Lance Manyon's Musings: What I Expect From Graduate Students


Despite this post's somewhat harsh tones, I can't say that I disagree with the expectations. There are a lot of "rules of the game" in academia (some of which I, ideally, can help change in the future) and these expectations leave some room to play that game without being a slave to the rules.

Mr. Governor, Shut This School District Down!


It seems that perhaps the fastest way to turn a public school into a for-profit school is to make it an online school. According to this post, an Ohio online charter school is making its unlicensed superintendent very wealthy.

Indiana Voucher Program Leads To Reverse Transfers From Private Schools


Indiana is finding that voucher programs can be quite complicated. Public school students are using vouchers to attend private schools but then withdrawing to go back to public schools mid-year. Meanwhile, private school students are leaving private schools for a year to become eligible for vouchers.

One Transformed Classroom - YouTube


I think a lot of people will watch this video and get excited about iPads, but I got excited seeing pairs of students engaged together in their work. Imagine what this video would have looked like with one iPad per student. Does a 2:1 classroom encourage more collaboration and engagement than 1:1? (Note: I'm still more in favor of laptops/netbooks/Chromebooks than I am tablets.)

Why I did TFA, and why you shouldn’t | Gary Rubinstein's TFA Blog


Gary Rebinstein writes here about his change of heart about Teach for America. Once a strong supporter and recruiter, he writes: "I hate that TFA has lost its way so badly and that they have become a huge part of the reason that the country is going in the wrong direction with regard to ed reform. I never thought they would amass so much power. Because they have refused to learn from their failures, which they deny, and from critics, like me, they have found themselves in this difficult position. When the corporate ed reform bubble bursts, as I believe it will soon — you can’t lie about inflated success forever — I worry that TFA burst along with it. That's too bad since the people in charge of TFA do believe they are doing what is good for the kids of this country. They just aren't sophisticated enough to know that they are wrong."

misscalcul8: The Purpose of Textbooks. Convince Me.
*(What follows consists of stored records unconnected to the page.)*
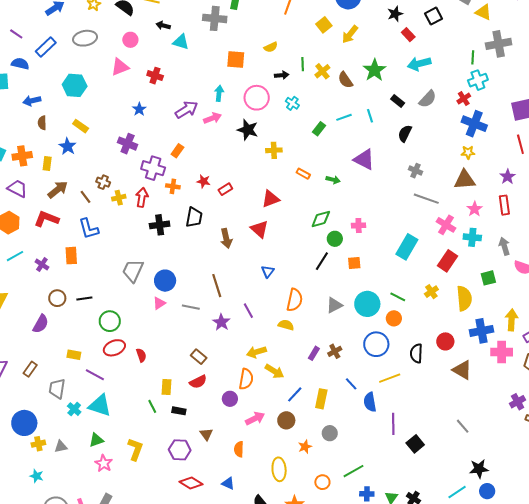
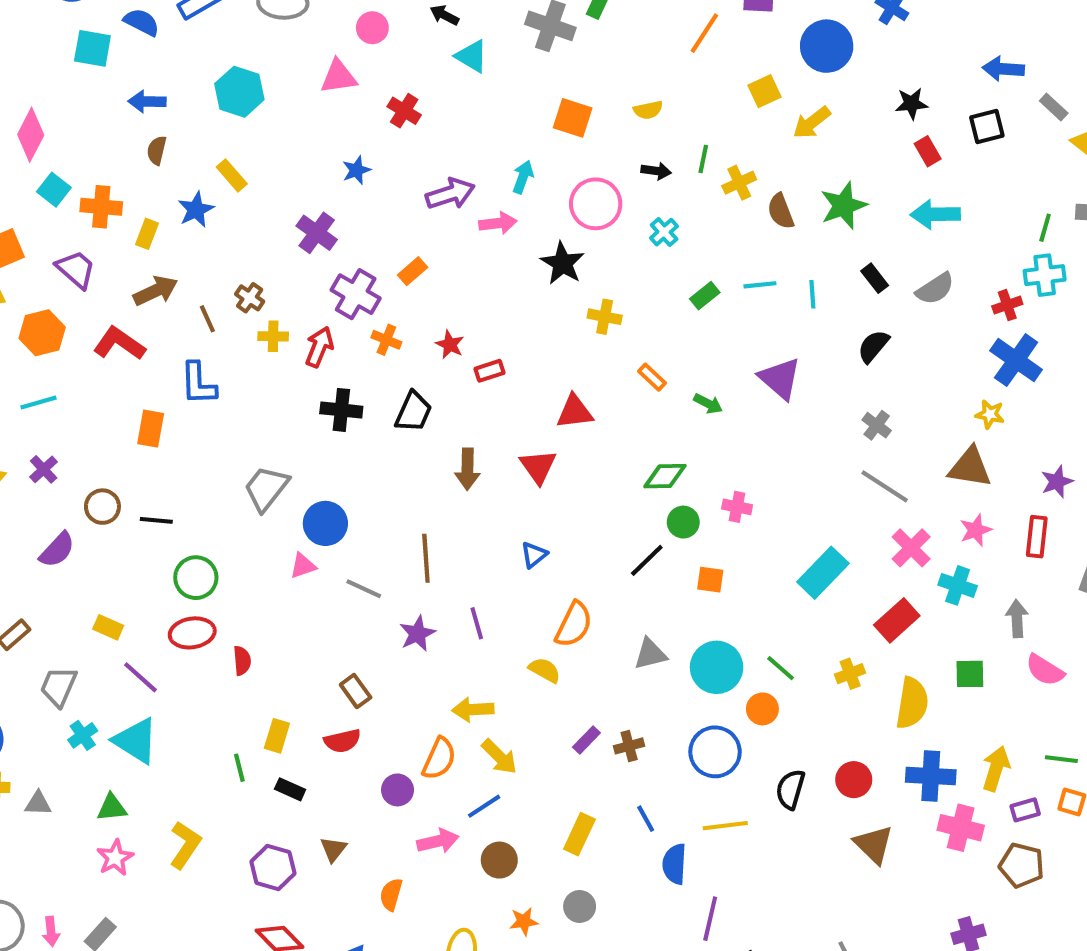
purple cross: (42, 264) -> (44, 469), moved
blue line: (295, 394) -> (484, 806), moved

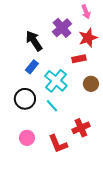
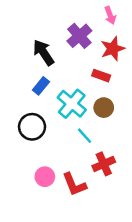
red rectangle: (79, 59) -> (101, 76), turned 32
brown circle: (91, 84) -> (104, 108), moved
cyan line: (52, 106) -> (85, 136), moved
pink circle: (27, 138) -> (45, 177), moved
I've had this page open in a tab for six months now and I still want to formulate a convincing answer. I'm surprised at how many math teachers take pride in not using a textbook and I wonder about the quality of their alternative materials. Our thinking can't just superficially be about book vs. no book. Instead we have to focus on engaging mathematical tasks as part of a well-designed curriculum, one that shows thoughtful design at the lesson, unit, course, and multi-year levels. Ideally, the text should provide much of that, but I understand that not all texts are created equal.